Is Pressure Treated Wood Safe For Gardening

Hi Karen

I went to Home Depot to buy the synthetic wood for my vegetable garden. It’s very expensive. We want to box in all our vegetables and have stone dust paths in between the boxes. We want to dress it up and cut down on weeds. Well, the manager at Home Depot ask why we wern’t using pressure treated wood, it’s a 1/4 the price. The manager said that it’s perfectly safe to use today and that they don’t treat the wood with arsenic any more. So my wife and I used the pressure treated wood. Then today I talked to a person at my local garden center and he told me that it’s not good to use and that the Home Depot manager is not qualified to tell me that it’s safe.
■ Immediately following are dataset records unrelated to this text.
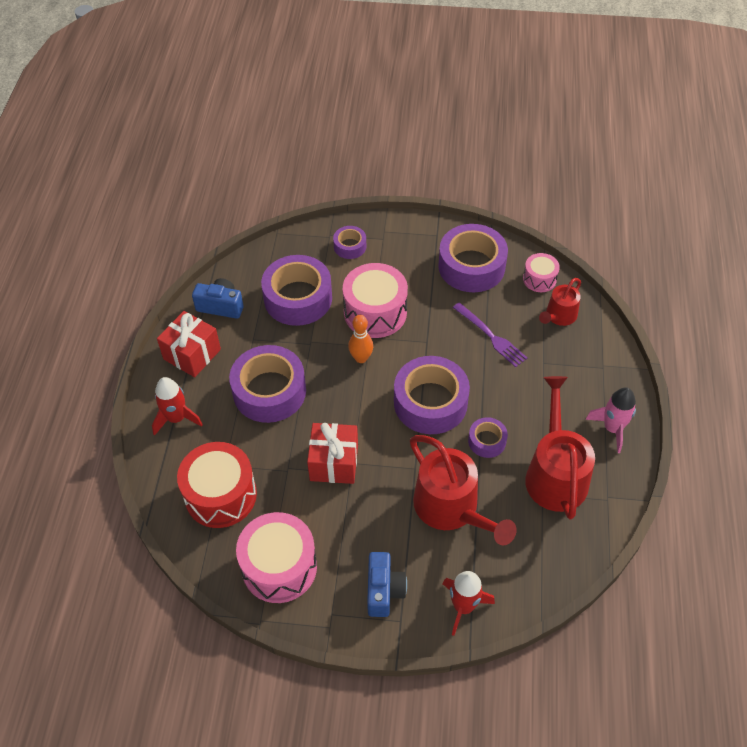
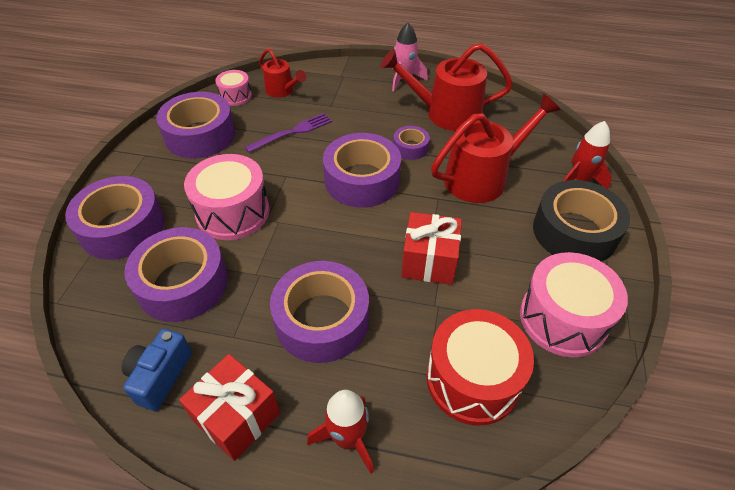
camera: 85 degrees left, 5 degrees down
(350, 246) = (122, 227): purple tape -> purple tape, size x2.01
(361, 358) = (293, 229): orange bowling pin -> none
(384, 590) = (574, 232): blue camera -> black tape

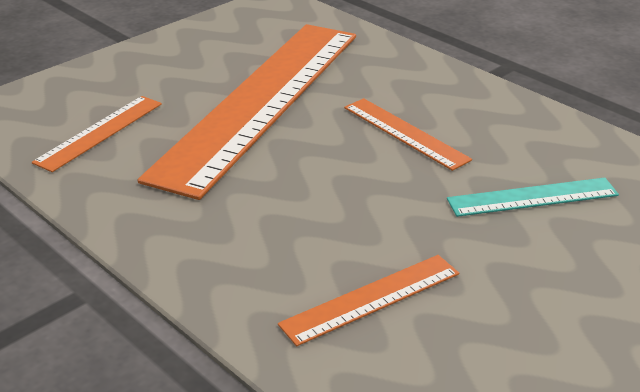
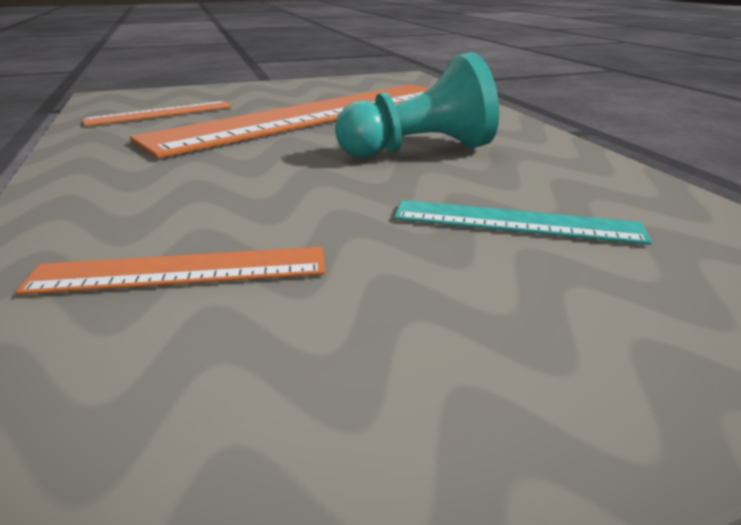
camera: 25 degrees right, 5 degrees down
(405, 133) = (419, 150): orange ruler -> turquoise pawn

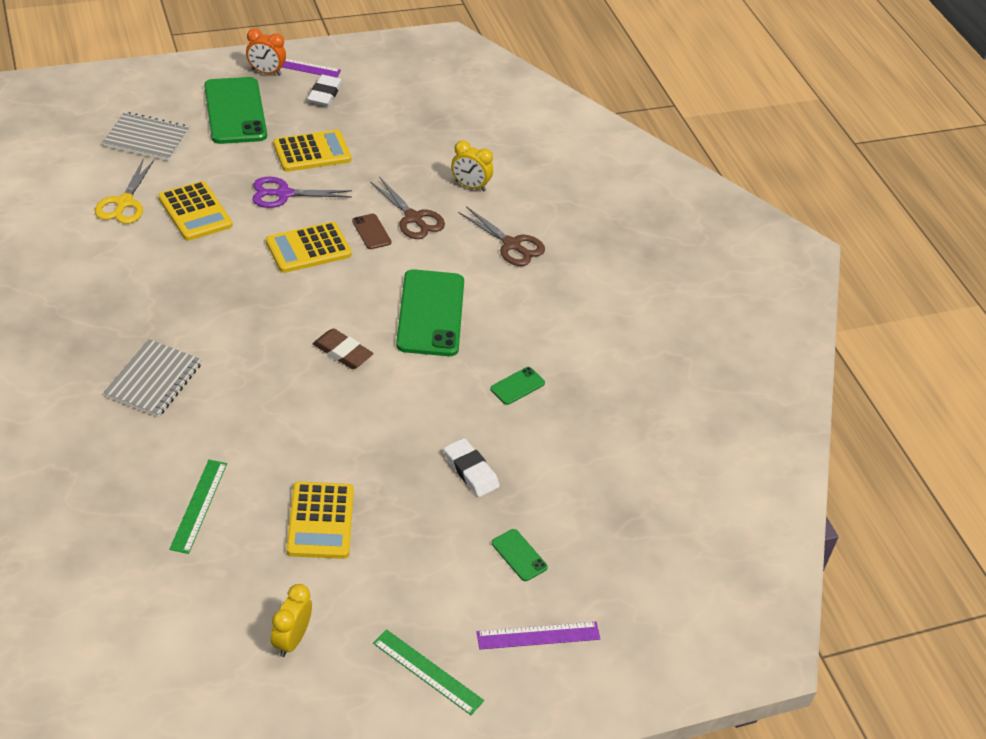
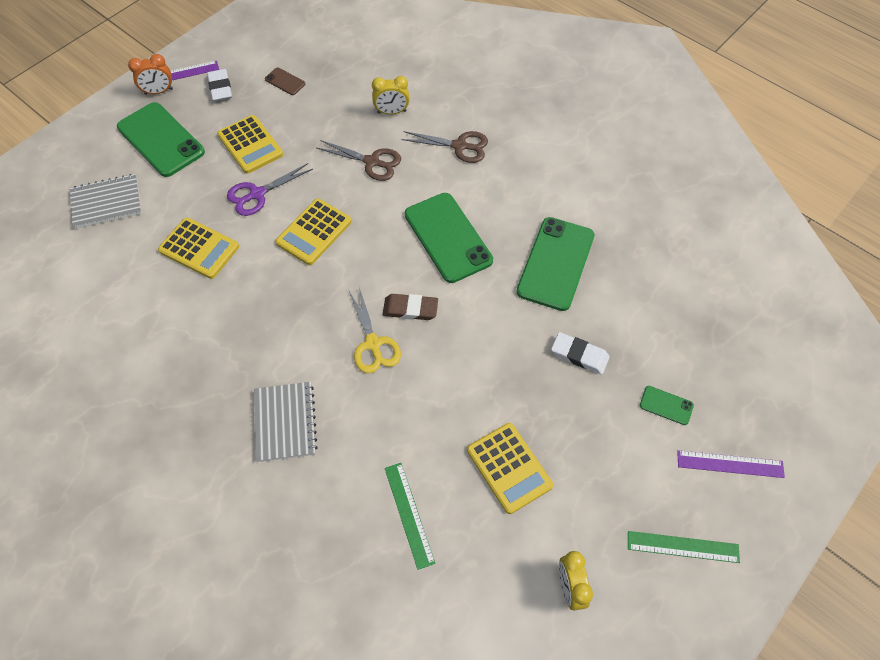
camera: 25 degrees left, 15 degrees up
(124, 203) = (134, 272): yellow scissors -> yellow scissors (373, 344)
(312, 152) = (250, 145): yellow calculator -> yellow calculator turned 105 degrees clockwise
(371, 232) = (350, 191): brown phone -> brown phone (285, 81)
(517, 386) = (555, 263): green phone -> green phone, size x2.26
(538, 635) = (730, 464): purple ruler -> purple ruler turned 45 degrees clockwise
Should I rip it all out? My garden is HUGE!

Thank you, John

2 Responses to “Is Pressure Treated Wood Safe For Gardening”

  1. Karen says:

    John,

    Your Home Depot manager is correct: any CCA lumber produced after 2003 does not contain arsenic. In the pressure-treating process, however, chromium and copper are still added as pesticides, so it is always wise to take some precautions when working with new lumber. After the first year any leaching will have subsided and the leaching is usually contained to the soil closest to the wood.

    Arsenic is naturally occurring and we consume small amounts of it daily. The type that was used was more toxic than the natural type but it is still in the foods we consume, as it is found in the soil. Studies have shown that the amount of arsenic that was found in carrots grown in control beds vs. raised beds was doubled but they were still trace amounts, 0.11 parts per million. Carrots, a root vegetable, are the worst since the plants store the arsenic in their roots.

    If you are concerned don’t plant any root crops near the edges for the first year.

    Happy gardening!

    Karen

  2. Linde says:

    Your beds will be fine as is. Like Karen, I’d suggest not planting root crops near the edges. In fact, my suggestion is to plant marigolds along the edges!

    Also, be aware of the drainage in the beds. Leaching would be increased if water tended to stand rather than running off and out.

    If there’s a section where you just HAVE to plant something ‘too close for comfort’, then pull back the soil, and line the inside with heavy-duty plastic. Keep it below soil line so that the sun doesn’t degrade it.

    No disrespect to the Home Depot manager, but your best bet with answers to questions comes from your County Extension office!